§ Data shown
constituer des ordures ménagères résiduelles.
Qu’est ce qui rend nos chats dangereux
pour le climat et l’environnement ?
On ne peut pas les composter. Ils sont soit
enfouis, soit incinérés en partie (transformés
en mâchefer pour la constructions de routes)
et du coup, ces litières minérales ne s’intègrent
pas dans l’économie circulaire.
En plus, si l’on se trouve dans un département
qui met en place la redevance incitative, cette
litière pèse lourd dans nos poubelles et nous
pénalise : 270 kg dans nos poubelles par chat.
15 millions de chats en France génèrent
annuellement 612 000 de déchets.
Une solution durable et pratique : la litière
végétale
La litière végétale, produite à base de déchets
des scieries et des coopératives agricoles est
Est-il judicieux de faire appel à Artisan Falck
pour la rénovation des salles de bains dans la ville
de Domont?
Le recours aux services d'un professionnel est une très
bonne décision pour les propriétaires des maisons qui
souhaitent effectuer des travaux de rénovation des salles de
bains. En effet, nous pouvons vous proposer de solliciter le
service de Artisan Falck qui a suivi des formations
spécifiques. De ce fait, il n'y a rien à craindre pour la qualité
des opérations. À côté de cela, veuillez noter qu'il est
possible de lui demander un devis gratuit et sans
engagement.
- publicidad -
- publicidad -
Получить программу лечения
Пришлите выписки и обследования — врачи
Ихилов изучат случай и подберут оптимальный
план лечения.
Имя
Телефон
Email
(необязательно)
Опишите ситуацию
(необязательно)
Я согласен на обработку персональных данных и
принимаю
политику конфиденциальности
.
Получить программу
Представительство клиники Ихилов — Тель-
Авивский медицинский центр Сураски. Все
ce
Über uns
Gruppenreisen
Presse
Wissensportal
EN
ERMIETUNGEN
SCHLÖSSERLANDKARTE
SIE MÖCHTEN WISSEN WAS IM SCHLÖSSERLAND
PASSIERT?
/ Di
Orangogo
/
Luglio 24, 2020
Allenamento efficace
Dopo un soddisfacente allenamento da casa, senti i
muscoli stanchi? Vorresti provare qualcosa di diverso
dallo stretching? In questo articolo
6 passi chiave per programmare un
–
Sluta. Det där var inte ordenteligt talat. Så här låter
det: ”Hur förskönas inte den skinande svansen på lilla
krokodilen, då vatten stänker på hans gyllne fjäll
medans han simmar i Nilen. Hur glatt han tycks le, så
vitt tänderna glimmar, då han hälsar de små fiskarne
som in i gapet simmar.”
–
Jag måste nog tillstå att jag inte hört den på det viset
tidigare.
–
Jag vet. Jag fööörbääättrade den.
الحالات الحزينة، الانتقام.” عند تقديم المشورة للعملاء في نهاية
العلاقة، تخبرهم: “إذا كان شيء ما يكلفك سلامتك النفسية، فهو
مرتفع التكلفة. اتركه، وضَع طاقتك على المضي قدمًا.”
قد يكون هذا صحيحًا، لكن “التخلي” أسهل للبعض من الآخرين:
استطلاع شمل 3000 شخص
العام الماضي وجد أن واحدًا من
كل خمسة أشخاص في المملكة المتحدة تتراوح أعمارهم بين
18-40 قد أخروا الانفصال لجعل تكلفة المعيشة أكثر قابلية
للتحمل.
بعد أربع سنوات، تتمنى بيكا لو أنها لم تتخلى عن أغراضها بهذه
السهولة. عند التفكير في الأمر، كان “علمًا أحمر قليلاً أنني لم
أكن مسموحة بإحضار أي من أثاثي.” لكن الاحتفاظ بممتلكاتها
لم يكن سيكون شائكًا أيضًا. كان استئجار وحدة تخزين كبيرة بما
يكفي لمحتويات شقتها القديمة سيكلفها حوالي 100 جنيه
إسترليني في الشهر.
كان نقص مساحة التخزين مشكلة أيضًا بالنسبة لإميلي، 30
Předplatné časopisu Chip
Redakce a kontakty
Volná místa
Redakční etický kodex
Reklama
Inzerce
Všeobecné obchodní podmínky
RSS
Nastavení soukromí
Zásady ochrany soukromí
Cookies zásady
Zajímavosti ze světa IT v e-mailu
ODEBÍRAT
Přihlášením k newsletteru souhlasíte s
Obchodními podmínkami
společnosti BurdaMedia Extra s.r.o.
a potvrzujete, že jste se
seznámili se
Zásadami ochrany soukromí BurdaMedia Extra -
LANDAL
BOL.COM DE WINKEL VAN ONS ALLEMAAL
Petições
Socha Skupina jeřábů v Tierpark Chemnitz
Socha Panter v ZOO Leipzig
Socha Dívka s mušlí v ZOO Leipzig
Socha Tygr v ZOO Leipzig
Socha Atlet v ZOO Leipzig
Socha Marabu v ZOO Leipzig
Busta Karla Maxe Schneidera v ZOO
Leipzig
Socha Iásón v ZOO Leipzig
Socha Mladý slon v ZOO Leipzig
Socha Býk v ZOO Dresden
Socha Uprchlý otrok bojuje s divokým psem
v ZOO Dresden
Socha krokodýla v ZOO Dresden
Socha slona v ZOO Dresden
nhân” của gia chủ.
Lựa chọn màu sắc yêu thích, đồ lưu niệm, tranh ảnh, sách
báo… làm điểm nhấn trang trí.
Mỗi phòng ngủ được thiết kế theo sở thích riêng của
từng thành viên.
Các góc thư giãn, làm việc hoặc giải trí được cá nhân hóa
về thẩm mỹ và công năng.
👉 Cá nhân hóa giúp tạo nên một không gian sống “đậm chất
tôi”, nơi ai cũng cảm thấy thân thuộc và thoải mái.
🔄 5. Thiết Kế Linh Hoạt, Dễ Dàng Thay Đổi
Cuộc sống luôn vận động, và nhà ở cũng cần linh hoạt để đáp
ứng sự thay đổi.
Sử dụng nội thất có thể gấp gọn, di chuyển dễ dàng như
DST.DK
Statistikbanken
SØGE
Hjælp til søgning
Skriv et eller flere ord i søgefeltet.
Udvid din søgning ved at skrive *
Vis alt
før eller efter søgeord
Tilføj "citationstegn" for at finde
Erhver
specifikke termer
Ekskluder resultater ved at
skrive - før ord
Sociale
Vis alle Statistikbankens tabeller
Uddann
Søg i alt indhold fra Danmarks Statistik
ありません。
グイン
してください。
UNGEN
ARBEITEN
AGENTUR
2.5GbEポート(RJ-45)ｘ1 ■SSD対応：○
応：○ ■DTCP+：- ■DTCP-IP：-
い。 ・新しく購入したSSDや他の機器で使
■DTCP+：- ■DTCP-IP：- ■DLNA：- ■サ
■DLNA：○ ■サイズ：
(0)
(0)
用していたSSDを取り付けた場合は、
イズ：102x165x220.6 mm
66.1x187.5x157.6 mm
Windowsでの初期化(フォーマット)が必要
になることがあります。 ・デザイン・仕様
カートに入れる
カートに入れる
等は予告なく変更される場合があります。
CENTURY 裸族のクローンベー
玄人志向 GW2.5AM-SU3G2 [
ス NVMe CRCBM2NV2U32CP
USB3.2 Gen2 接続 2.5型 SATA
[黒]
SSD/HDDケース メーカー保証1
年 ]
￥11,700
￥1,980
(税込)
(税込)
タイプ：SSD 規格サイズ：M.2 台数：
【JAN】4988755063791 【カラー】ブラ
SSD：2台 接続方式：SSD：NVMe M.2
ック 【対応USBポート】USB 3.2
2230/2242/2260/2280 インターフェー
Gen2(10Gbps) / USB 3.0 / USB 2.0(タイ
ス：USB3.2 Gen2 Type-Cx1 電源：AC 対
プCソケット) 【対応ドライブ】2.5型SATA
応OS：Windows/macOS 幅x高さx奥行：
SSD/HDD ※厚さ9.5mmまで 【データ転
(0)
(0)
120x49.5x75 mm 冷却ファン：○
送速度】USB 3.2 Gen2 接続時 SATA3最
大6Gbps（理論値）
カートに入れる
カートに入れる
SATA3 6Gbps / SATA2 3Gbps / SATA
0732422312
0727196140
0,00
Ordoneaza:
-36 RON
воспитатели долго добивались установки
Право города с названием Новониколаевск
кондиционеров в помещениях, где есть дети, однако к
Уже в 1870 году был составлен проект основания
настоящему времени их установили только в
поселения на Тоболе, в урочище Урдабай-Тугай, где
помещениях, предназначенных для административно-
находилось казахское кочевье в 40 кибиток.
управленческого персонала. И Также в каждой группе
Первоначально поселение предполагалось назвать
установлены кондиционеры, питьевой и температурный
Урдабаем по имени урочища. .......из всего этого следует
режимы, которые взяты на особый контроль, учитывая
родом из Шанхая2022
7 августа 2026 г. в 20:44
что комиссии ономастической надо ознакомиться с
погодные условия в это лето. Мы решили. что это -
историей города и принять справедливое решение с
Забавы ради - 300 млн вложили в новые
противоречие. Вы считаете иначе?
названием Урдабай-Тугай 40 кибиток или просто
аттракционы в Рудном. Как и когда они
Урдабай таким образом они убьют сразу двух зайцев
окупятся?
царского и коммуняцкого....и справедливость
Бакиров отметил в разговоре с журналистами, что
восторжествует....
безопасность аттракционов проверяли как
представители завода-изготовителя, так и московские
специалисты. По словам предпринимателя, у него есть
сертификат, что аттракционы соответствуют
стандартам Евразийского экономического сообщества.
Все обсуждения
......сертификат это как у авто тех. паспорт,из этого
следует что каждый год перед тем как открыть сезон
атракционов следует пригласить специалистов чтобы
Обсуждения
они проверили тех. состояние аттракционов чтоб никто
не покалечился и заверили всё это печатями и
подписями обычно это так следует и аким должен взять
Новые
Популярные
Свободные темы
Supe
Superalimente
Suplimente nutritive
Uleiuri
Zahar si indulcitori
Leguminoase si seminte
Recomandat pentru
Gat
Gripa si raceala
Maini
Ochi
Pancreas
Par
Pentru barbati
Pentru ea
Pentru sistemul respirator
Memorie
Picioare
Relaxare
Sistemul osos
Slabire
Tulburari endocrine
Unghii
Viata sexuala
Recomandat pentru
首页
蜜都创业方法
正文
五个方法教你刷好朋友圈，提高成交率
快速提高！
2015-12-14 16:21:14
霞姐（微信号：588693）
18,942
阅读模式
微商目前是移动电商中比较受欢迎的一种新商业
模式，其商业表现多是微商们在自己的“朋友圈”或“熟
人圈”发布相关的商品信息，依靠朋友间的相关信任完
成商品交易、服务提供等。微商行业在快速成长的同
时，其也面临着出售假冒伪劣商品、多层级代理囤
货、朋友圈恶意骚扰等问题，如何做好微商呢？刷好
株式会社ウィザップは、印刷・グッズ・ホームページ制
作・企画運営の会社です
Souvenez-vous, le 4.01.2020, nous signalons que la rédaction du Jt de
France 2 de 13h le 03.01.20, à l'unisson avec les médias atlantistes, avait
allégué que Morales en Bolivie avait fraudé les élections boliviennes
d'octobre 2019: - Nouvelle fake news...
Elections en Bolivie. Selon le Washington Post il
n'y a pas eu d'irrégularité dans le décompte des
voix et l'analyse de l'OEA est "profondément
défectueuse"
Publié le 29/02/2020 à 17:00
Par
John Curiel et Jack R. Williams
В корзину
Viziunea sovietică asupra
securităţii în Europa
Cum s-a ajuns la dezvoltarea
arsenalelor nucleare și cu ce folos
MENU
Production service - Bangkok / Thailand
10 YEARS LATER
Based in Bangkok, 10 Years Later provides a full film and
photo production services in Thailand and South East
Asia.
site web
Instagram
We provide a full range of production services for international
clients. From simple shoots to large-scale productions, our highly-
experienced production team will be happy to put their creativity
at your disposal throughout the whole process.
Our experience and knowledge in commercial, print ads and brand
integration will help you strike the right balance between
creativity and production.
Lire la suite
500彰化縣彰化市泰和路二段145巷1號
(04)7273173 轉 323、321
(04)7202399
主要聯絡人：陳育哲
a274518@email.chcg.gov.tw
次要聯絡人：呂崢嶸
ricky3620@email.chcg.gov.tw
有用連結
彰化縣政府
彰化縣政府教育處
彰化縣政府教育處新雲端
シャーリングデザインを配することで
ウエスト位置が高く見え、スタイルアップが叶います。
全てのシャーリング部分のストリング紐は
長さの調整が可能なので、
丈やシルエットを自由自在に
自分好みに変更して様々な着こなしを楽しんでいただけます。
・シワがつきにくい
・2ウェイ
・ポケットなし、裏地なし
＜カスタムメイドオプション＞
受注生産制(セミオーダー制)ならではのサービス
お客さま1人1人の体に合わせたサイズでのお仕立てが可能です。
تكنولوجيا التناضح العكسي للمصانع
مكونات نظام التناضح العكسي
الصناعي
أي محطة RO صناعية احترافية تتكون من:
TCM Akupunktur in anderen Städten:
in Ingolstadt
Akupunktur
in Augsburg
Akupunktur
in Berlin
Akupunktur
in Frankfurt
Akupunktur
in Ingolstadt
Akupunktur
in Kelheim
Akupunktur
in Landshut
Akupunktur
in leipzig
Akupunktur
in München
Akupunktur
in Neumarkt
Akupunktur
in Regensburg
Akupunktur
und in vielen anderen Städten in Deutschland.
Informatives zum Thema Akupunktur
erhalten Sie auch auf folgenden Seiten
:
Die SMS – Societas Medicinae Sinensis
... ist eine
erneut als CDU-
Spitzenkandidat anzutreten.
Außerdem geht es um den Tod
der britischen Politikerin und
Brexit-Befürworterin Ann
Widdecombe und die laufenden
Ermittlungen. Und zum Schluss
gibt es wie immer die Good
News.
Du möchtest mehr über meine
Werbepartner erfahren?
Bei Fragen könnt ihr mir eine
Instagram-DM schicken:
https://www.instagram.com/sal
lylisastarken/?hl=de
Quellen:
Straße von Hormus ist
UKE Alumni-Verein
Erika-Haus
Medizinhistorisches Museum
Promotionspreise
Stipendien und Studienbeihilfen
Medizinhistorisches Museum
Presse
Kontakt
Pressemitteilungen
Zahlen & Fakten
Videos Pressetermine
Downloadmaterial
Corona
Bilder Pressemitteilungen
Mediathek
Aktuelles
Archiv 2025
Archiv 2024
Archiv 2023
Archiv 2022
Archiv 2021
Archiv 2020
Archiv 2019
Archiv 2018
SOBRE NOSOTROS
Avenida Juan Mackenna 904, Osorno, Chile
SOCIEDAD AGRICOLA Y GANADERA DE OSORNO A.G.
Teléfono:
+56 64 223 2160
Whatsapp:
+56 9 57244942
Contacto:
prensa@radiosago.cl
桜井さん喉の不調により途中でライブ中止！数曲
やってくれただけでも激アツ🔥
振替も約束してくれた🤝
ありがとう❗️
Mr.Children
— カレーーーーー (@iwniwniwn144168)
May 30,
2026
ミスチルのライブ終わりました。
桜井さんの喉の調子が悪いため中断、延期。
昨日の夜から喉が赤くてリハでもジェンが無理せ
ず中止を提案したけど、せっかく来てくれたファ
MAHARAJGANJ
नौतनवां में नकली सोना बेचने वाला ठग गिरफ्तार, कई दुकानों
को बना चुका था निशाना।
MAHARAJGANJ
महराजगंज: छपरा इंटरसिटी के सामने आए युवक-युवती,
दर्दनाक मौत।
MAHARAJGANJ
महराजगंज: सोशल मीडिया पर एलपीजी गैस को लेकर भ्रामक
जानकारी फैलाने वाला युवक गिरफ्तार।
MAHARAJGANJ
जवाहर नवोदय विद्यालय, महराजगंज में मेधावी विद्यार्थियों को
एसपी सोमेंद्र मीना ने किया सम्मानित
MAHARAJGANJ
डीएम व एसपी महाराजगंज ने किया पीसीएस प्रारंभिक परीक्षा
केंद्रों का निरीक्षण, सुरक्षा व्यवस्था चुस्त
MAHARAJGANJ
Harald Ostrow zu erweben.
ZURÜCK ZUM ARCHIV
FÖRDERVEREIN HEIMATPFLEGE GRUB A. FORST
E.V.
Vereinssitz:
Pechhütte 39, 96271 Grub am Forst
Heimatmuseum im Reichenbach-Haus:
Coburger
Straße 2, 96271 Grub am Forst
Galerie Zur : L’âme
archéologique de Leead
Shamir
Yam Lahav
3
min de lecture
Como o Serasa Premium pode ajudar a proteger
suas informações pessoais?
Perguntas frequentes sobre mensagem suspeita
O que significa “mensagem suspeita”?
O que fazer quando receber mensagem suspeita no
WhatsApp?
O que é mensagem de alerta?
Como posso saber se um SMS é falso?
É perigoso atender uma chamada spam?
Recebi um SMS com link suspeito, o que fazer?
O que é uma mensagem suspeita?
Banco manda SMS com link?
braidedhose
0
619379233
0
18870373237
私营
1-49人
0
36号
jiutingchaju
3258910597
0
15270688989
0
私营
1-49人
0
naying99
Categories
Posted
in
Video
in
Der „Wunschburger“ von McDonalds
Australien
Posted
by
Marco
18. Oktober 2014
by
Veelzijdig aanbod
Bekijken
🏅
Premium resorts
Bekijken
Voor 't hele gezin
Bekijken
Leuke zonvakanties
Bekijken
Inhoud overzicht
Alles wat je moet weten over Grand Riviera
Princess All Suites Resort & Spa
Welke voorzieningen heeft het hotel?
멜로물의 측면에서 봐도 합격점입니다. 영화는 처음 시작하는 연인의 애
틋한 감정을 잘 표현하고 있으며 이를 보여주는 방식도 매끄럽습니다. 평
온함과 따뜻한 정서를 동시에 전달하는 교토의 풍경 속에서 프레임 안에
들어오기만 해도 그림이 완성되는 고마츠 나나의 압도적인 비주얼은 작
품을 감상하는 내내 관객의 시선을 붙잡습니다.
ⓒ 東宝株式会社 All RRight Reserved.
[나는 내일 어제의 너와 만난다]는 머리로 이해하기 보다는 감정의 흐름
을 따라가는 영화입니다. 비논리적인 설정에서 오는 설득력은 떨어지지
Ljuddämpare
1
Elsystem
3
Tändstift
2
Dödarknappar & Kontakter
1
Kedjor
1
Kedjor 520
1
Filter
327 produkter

§ Task
Rewrite the stretch from the start of the records through the line containing "annuellement 612 000 de déchets." as a Markdown table with the columns Row and Line, giving each line its own numbered row and leaving out blank lines.

§ Written solution
| Row | Line |
|---|---|
| 1 | constituer des ordures ménagères résiduelles. |
| 2 | Qu’est ce qui rend nos chats dangereux |
| 3 | pour le climat et l’environnement ? |
| 4 | On ne peut pas les composter. Ils sont soit |
| 5 | enfouis, soit incinérés en partie (transformés |
| 6 | en mâchefer pour la constructions de routes) |
| 7 | et du coup, ces litières minérales ne s’intègrent |
| 8 | pas dans l’économie circulaire. |
| 9 | En plus, si l’on se trouve dans un département |
| 10 | qui met en place la redevance incitative, cette |
| 11 | litière pèse lourd dans nos poubelles et nous |
| 12 | pénalise : 270 kg dans nos poubelles par chat. |
| 13 | 15 millions de chats en France génèrent |
| 14 | annuellement 612 000 de déchets. |